TASK INSTRUCTIONS »
The answer must consist solely of the lines from the opening line of the entries through the line with "pinky pip: (597, 347)", transcribed exactly and without any pictures.

^^^^^^^^^^^^^^^^

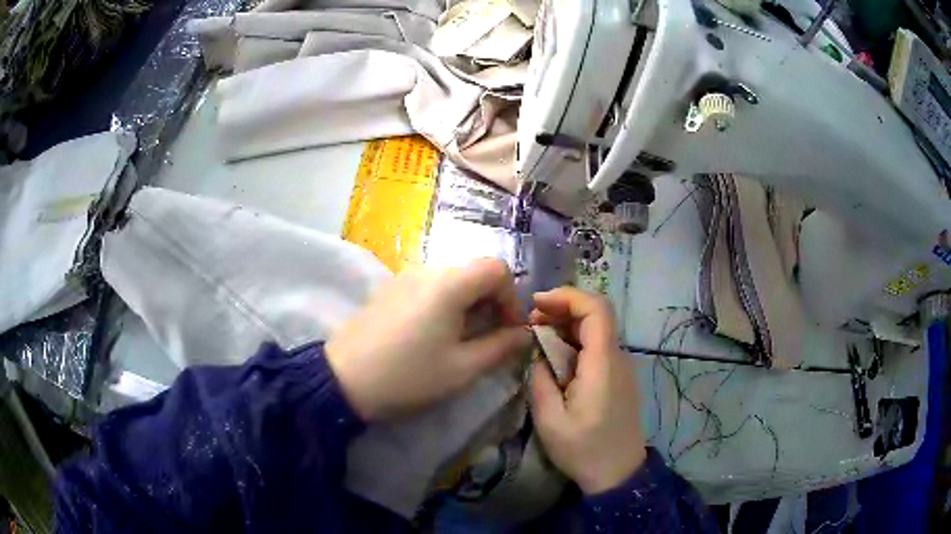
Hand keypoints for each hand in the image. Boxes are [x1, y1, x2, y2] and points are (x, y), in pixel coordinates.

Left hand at [326, 258, 531, 420]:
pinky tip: (432, 336)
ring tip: (460, 341)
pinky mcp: (389, 289)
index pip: (497, 268)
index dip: (511, 298)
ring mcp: (404, 277)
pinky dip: (444, 305)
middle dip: (491, 303)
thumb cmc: (408, 377)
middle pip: (474, 272)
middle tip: (488, 340)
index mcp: (449, 284)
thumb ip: (501, 347)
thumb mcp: (462, 369)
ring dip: (468, 305)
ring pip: (452, 280)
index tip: (508, 331)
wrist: (342, 380)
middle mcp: (427, 270)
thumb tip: (524, 335)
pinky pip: (429, 287)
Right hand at [529, 287, 646, 494]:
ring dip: (566, 325)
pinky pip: (597, 347)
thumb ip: (540, 380)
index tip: (536, 303)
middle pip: (596, 315)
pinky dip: (574, 341)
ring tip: (537, 336)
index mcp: (603, 364)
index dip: (567, 297)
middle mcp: (618, 358)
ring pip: (596, 330)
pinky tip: (555, 356)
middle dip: (561, 309)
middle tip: (530, 321)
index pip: (596, 309)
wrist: (618, 473)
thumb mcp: (550, 420)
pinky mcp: (618, 377)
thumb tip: (537, 353)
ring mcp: (621, 367)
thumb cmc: (584, 450)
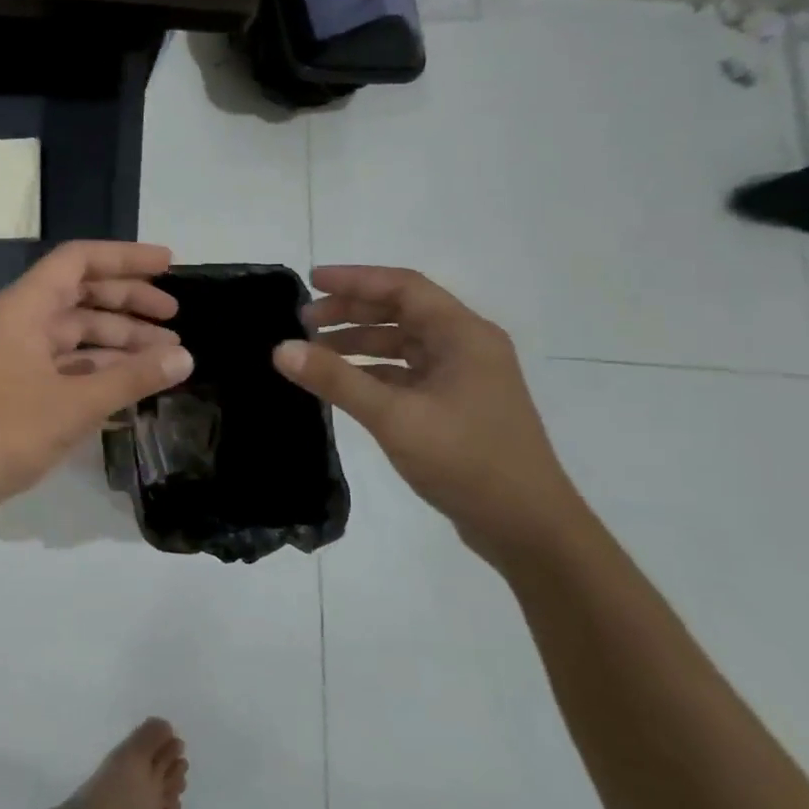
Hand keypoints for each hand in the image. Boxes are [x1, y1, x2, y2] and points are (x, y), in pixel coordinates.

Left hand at [0, 242, 194, 517]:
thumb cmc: (6, 430)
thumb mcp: (76, 403)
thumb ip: (132, 377)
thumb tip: (184, 357)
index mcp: (26, 307)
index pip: (79, 261)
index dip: (125, 258)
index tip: (168, 265)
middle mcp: (21, 320)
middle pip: (82, 295)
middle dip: (130, 303)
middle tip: (175, 318)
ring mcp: (18, 353)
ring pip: (77, 333)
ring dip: (120, 341)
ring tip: (167, 357)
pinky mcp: (19, 384)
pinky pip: (67, 363)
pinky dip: (99, 369)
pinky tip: (133, 384)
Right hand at [272, 266, 585, 563]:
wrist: (528, 528)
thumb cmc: (467, 461)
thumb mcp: (394, 417)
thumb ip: (336, 380)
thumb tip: (281, 349)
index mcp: (464, 335)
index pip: (403, 287)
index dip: (355, 280)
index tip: (310, 282)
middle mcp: (467, 347)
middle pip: (402, 312)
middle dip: (352, 312)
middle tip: (304, 321)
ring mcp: (463, 378)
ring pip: (403, 344)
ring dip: (359, 342)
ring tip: (314, 352)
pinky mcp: (456, 405)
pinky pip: (406, 373)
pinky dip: (373, 371)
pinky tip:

^^^^^^^^^^^^^^^^

YOUR SOLUTION »
Hand keypoints for each hand in the image. Boxes are [x1, y1, x2, y2] and points are (x, y), in pixel coordinates.

Left hand at [326, 258, 531, 420]:
pinky tip: (432, 336)
ring tip: (460, 341)
pinky mcp: (389, 289)
index pip: (497, 268)
index dip: (511, 298)
ring mcp: (404, 277)
pinky dip: (444, 305)
middle dip: (491, 303)
thumb cmc: (408, 377)
middle pip: (474, 272)
middle tip: (488, 340)
index mcp: (449, 284)
thumb ip: (501, 347)
thumb mcp: (462, 369)
ring dip: (468, 305)
ring pip: (452, 280)
index tip: (508, 331)
wrist: (342, 380)
middle mcp: (427, 270)
thumb tip: (524, 335)
pinky pip: (429, 287)
Right hand at [529, 287, 646, 494]:
ring dip: (566, 325)
pinky pip: (597, 347)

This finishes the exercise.